▶ WHAT NEEDS TO BE DONE
How many lines of the material below contain the word "TYPE"? Reply with the number alone.

▶ DATASET EXCERPTS
[Start of section]
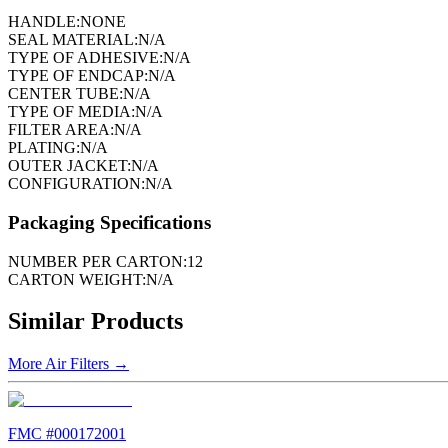
HANDLE:
NONE
SEAL MATERIAL:
N/A
TYPE OF ADHESIVE:
N/A
TYPE OF ENDCAP:
N/A
CENTER TUBE:
N/A
TYPE OF MEDIA:
N/A
FILTER AREA:
N/A
PLATING:
N/A
OUTER JACKET:
N/A
CONFIGURATION:
N/A
Packaging Specifications
NUMBER PER CARTON:
12
CARTON WEIGHT:
N/A
Similar Products
More
Air Filters
→
FMC #
000172001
[End of section]
▶ ANSWER TO THE EXERCISE
3